_REQUIRED WORK:_ Rewrite the paragraph of the post about cruising the PNW that begins "Let's see, anybody heard of the fuss" as a short list of its main points.

___ QUOTED PASSAGE ___

T&T: Vortexes
Gary Bell
tulgey at earthlink.net
Sat Nov 8 17:36:22 EST 2008
yesterday Roger B. commented:
I would really like to thank you for the information you provide on cruising
the PNW.
The logs, deadheads, fog, rain, wild animals, lack of pump-out facilities,
expensive (if available at all) diesel should deter all but the most hardy
cruiser.
Now you add vortices, rips, races, overfalls, rapids, standing waves,
moderately large tidal ranges it's just too much.
and Gary adds:
Let's see, anybody heard of the fuss crossing the Columbia bar? There are a
couple of others of lesser fame which can still be dramatic from time to time
-- LaPush, WA, and DePoe Bay OR come right to mind. We regularly loose
commercial and charter boats on the bars at Tillamook, Bandon, etc. etc.. If
the Coast Guard painted tiny silhouettes of a fishing skiff on the sides of
their boats every time they dragged some hapless sport fisherman home they
would never need to repaint their hulls!
Don't forget all the active volcanoes, ash falls and the like (although you
will have to stop off in Hawaii to see hot lava actually pour into the sea).
We live on the right hand edge of the Pacific Ring of Fire (the East Pacific
Subduction Zone, where the North Pacific tectonic plate is being shoved under
the western edge of the Continental plate, producing lots of 'interesting'
geological effects). Then there are the giant underwater earthquakes and
tsunami. The famous San Andreas fault and the newly described Eastern Pacific
fault run a hundred miles or so off the coast; are predictably violent (the
last tsunami of which resculpted the PNW coast and devastated Japan in 1700);
and which are remarkably periodic (right at 300 years apart for the last seven
or eight events). Hereabouts we all learn the sound of the tsunami warning
system and practice following the tsunami escape route signs. The gigantic
wave test facility at Oregon State University demonstrated that an 80
centimeter deep water tsumami wave, traveling at several hundred miles per
hour, would crest and break onshore well over ten meters high. Really
dramatic demonstrations.
Add in a few unsympathetic Native American fishermen and cannery operators who
hog up all the diesel fuel after the public fuel dock closes. There are also
periodic whale migrations followed by a flotilla of whale watching boats; not
to mention the controversial Native American whalers, who are in turn followed
by their own flotilla of official and amateur anti-whaling challenge boats.

___ SOURCE INFORMATION ___

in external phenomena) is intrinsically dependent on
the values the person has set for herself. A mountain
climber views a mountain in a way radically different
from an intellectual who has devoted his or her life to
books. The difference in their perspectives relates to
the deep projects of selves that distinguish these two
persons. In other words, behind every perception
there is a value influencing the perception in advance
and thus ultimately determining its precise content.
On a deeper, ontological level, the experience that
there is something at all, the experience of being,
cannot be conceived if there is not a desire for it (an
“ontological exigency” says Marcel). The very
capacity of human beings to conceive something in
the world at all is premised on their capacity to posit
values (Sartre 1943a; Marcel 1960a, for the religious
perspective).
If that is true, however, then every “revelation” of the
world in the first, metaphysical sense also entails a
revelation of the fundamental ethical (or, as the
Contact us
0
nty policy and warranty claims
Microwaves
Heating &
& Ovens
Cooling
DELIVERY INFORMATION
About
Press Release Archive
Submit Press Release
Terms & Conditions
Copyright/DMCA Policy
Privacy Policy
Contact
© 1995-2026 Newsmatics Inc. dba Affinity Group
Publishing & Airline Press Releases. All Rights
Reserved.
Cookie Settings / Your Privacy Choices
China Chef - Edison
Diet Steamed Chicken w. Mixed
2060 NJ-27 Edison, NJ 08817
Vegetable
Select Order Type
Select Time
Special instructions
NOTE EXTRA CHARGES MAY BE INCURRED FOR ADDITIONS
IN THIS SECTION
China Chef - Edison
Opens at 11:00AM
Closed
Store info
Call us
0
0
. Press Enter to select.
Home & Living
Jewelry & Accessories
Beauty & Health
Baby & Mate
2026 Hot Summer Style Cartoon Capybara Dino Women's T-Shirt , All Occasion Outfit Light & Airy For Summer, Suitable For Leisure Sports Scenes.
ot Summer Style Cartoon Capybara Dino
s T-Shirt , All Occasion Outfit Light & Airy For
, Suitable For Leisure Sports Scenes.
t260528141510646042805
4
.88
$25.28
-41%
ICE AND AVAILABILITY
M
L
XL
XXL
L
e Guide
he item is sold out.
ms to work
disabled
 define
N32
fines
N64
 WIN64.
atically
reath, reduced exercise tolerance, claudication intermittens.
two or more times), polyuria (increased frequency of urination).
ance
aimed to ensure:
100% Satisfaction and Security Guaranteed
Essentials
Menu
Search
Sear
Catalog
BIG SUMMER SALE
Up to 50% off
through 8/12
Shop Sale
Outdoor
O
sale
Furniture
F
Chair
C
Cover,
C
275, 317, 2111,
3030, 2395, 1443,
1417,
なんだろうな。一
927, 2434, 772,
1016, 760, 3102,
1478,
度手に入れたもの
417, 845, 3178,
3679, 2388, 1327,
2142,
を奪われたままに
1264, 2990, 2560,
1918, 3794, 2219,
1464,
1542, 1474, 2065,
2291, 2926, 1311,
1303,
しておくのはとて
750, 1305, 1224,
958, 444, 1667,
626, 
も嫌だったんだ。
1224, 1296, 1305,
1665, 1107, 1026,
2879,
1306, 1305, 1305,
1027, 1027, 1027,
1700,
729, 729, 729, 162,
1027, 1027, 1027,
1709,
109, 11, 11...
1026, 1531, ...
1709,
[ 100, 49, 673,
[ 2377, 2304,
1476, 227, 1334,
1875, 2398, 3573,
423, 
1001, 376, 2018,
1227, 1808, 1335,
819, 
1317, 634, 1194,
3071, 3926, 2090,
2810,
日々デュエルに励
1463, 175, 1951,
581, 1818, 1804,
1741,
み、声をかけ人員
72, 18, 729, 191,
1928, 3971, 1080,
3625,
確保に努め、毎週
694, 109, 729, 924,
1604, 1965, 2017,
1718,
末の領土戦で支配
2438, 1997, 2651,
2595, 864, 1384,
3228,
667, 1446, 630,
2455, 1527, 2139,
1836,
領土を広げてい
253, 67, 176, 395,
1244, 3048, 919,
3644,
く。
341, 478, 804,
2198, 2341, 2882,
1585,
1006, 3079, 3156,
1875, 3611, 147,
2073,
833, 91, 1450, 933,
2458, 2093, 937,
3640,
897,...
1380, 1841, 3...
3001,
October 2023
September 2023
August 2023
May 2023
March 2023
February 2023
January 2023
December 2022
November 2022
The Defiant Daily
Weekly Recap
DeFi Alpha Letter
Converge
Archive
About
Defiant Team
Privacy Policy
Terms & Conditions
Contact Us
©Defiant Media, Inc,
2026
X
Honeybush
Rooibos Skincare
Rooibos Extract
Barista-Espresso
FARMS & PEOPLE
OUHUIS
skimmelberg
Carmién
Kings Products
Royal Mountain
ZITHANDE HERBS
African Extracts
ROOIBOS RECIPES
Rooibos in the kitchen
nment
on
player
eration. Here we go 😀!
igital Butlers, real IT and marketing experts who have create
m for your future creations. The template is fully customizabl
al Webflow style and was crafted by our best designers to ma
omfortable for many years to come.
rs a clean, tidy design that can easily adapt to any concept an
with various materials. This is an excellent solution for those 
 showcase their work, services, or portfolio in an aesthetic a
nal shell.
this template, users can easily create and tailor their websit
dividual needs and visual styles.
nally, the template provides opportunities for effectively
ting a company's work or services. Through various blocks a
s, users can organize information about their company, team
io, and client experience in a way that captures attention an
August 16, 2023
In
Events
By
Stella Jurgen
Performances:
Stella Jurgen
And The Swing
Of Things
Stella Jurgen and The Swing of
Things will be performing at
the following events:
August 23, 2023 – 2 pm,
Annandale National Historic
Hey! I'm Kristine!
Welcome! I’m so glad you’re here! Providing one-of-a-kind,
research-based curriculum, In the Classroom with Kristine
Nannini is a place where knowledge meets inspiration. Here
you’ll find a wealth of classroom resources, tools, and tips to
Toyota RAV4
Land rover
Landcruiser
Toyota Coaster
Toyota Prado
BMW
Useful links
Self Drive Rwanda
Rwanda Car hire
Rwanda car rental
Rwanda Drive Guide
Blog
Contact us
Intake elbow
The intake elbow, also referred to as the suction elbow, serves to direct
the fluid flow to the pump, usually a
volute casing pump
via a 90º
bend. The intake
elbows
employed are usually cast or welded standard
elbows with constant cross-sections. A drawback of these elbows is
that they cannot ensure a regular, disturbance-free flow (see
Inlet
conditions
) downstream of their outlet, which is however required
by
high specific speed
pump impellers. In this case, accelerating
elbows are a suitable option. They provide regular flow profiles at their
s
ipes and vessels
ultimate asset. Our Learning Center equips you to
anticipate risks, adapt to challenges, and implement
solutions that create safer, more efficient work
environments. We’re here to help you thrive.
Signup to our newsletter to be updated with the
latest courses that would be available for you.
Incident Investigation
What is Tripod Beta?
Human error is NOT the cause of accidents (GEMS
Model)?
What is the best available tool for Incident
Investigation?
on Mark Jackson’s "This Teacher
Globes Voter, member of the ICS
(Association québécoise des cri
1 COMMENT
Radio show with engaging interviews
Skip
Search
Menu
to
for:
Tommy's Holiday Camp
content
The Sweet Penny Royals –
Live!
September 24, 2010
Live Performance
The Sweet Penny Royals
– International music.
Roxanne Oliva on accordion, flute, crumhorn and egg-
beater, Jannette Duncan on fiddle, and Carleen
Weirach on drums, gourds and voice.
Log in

___

_WRITTEN REPLY:_
- Crossing the Columbia bar is well known for causing trouble.
- Less famous bars, such as LaPush, WA, and DePoe Bay, OR, can also be dramatic at times.
- Commercial and charter boats are regularly lost on the bars at Tillamook, Bandon and elsewhere.
- The Coast Guard tows so many sport fishermen home that if it painted a skiff silhouette on its boats for each one, it would never need to repaint its hulls.